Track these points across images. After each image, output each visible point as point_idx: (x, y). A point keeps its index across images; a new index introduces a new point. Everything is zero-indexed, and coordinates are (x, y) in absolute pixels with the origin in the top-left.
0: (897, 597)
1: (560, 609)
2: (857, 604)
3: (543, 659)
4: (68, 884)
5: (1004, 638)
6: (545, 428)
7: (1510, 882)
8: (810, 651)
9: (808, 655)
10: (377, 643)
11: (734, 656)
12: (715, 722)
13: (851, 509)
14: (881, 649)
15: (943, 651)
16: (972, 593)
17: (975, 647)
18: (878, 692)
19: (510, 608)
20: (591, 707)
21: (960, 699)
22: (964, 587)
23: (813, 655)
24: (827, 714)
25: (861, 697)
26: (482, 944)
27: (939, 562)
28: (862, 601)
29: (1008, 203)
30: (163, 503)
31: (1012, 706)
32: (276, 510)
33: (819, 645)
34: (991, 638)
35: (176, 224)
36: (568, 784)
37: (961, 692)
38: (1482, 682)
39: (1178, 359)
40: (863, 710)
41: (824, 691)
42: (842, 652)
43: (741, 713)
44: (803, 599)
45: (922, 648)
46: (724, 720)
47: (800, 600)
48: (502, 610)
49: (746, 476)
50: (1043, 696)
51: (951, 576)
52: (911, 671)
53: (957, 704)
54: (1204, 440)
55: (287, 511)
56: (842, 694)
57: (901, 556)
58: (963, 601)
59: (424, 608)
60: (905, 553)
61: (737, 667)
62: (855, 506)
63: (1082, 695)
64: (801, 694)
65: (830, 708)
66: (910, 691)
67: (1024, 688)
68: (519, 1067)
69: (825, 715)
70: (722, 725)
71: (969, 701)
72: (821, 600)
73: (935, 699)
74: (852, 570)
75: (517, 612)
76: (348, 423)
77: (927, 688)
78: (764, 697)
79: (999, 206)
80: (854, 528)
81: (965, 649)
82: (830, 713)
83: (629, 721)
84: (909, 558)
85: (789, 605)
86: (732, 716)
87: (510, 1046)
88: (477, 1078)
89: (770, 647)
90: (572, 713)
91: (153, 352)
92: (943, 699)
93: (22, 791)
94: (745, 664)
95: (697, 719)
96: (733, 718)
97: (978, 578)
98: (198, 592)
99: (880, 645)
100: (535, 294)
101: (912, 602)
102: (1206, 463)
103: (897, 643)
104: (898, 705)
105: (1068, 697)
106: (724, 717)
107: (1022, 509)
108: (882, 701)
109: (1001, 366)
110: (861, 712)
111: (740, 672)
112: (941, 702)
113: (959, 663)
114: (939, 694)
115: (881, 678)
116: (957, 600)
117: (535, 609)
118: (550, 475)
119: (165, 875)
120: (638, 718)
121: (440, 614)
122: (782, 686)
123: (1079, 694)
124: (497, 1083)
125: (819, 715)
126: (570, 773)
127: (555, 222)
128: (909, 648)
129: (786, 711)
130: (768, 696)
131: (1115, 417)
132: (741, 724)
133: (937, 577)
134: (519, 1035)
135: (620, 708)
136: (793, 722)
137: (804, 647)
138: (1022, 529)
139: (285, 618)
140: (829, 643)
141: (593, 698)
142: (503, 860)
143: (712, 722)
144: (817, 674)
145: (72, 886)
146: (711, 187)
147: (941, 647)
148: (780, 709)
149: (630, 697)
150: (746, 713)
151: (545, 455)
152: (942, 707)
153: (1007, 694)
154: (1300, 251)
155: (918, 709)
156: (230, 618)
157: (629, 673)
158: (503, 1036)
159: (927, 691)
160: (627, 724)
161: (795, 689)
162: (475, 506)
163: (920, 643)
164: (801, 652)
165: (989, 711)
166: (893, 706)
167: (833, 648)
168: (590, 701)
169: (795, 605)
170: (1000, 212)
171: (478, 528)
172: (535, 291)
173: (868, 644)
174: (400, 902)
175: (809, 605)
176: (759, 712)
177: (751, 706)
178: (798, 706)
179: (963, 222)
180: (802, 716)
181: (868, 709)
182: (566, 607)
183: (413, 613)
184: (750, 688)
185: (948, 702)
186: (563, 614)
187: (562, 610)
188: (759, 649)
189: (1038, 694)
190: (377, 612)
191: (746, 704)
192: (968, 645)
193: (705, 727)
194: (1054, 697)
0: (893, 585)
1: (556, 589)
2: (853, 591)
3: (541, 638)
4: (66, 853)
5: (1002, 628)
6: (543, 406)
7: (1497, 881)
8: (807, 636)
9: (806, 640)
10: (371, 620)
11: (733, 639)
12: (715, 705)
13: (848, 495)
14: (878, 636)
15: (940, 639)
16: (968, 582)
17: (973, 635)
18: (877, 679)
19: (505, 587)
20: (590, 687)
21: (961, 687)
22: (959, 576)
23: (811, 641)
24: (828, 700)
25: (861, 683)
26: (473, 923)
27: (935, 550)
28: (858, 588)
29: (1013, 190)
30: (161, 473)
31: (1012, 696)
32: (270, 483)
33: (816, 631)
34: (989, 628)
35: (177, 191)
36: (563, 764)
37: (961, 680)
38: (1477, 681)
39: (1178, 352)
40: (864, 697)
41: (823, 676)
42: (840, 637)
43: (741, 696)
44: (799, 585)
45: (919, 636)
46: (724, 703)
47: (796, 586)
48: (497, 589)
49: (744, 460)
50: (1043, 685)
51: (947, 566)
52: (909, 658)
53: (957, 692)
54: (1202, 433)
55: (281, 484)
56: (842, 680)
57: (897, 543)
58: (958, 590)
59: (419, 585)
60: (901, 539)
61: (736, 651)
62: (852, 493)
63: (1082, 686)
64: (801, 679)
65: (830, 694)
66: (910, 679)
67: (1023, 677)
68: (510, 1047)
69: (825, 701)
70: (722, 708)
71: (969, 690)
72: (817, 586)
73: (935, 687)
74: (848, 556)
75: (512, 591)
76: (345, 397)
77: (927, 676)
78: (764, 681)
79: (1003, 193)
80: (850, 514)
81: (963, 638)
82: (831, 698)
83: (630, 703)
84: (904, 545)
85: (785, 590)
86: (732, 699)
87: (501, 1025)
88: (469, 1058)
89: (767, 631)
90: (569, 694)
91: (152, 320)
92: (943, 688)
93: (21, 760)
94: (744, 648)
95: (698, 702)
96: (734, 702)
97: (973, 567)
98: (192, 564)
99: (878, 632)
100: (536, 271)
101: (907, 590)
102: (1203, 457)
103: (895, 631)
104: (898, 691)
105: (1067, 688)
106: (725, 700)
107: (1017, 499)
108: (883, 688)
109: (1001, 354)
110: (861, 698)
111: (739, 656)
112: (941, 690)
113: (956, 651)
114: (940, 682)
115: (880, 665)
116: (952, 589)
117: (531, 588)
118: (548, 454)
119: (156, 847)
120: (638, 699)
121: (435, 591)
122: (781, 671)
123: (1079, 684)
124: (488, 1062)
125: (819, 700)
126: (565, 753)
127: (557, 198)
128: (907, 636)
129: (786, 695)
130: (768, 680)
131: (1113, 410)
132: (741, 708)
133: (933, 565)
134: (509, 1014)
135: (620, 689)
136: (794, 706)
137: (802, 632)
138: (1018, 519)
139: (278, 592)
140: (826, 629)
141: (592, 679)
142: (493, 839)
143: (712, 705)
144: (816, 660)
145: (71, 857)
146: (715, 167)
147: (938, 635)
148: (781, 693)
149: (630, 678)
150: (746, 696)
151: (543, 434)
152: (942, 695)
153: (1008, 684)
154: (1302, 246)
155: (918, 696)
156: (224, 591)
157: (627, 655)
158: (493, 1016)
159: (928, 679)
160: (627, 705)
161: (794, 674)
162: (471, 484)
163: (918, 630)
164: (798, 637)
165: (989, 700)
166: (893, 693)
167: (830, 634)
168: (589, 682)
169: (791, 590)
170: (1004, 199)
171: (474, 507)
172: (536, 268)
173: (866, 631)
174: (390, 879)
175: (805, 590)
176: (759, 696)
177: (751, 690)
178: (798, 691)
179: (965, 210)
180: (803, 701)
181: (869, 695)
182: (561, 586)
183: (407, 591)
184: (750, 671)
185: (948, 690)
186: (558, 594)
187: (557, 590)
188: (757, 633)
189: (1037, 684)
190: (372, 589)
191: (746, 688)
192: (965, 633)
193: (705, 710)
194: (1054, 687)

(ACTIVITY):
Rewrite the stretch of the records from their start through the line containing "63: (1082, 695)" as a JSON list of strings, one string per line, leaving out blank lines.

(TASK SOLUTION):
[
  "Track these points across images. After each image, output each visible point as point_idx: (x, y). A point keeps its index across images; a new index introduces a new point. Everything is zero-indexed, and coordinates are (x, y) in absolute pixels with the origin in the top-left.",
  "0: (897, 597)",
  "1: (560, 609)",
  "2: (857, 604)",
  "3: (543, 659)",
  "4: (68, 884)",
  "5: (1004, 638)",
  "6: (545, 428)",
  "7: (1510, 882)",
  "8: (810, 651)",
  "9: (808, 655)",
  "10: (377, 643)",
  "11: (734, 656)",
  "12: (715, 722)",
  "13: (851, 509)",
  "14: (881, 649)",
  "15: (943, 651)",
  "16: (972, 593)",
  "17: (975, 647)",
  "18: (878, 692)",
  "19: (510, 608)",
  "20: (591, 707)",
  "21: (960, 699)",
  "22: (964, 587)",
  "23: (813, 655)",
  "24: (827, 714)",
  "25: (861, 697)",
  "26: (482, 944)",
  "27: (939, 562)",
  "28: (862, 601)",
  "29: (1008, 203)",
  "30: (163, 503)",
  "31: (1012, 706)",
  "32: (276, 510)",
  "33: (819, 645)",
  "34: (991, 638)",
  "35: (176, 224)",
  "36: (568, 784)",
  "37: (961, 692)",
  "38: (1482, 682)",
  "39: (1178, 359)",
  "40: (863, 710)",
  "41: (824, 691)",
  "42: (842, 652)",
  "43: (741, 713)",
  "44: (803, 599)",
  "45: (922, 648)",
  "46: (724, 720)",
  "47: (800, 600)",
  "48: (502, 610)",
  "49: (746, 476)",
  "50: (1043, 696)",
  "51: (951, 576)",
  "52: (911, 671)",
  "53: (957, 704)",
  "54: (1204, 440)",
  "55: (287, 511)",
  "56: (842, 694)",
  "57: (901, 556)",
  "58: (963, 601)",
  "59: (424, 608)",
  "60: (905, 553)",
  "61: (737, 667)",
  "62: (855, 506)",
  "63: (1082, 695)"
]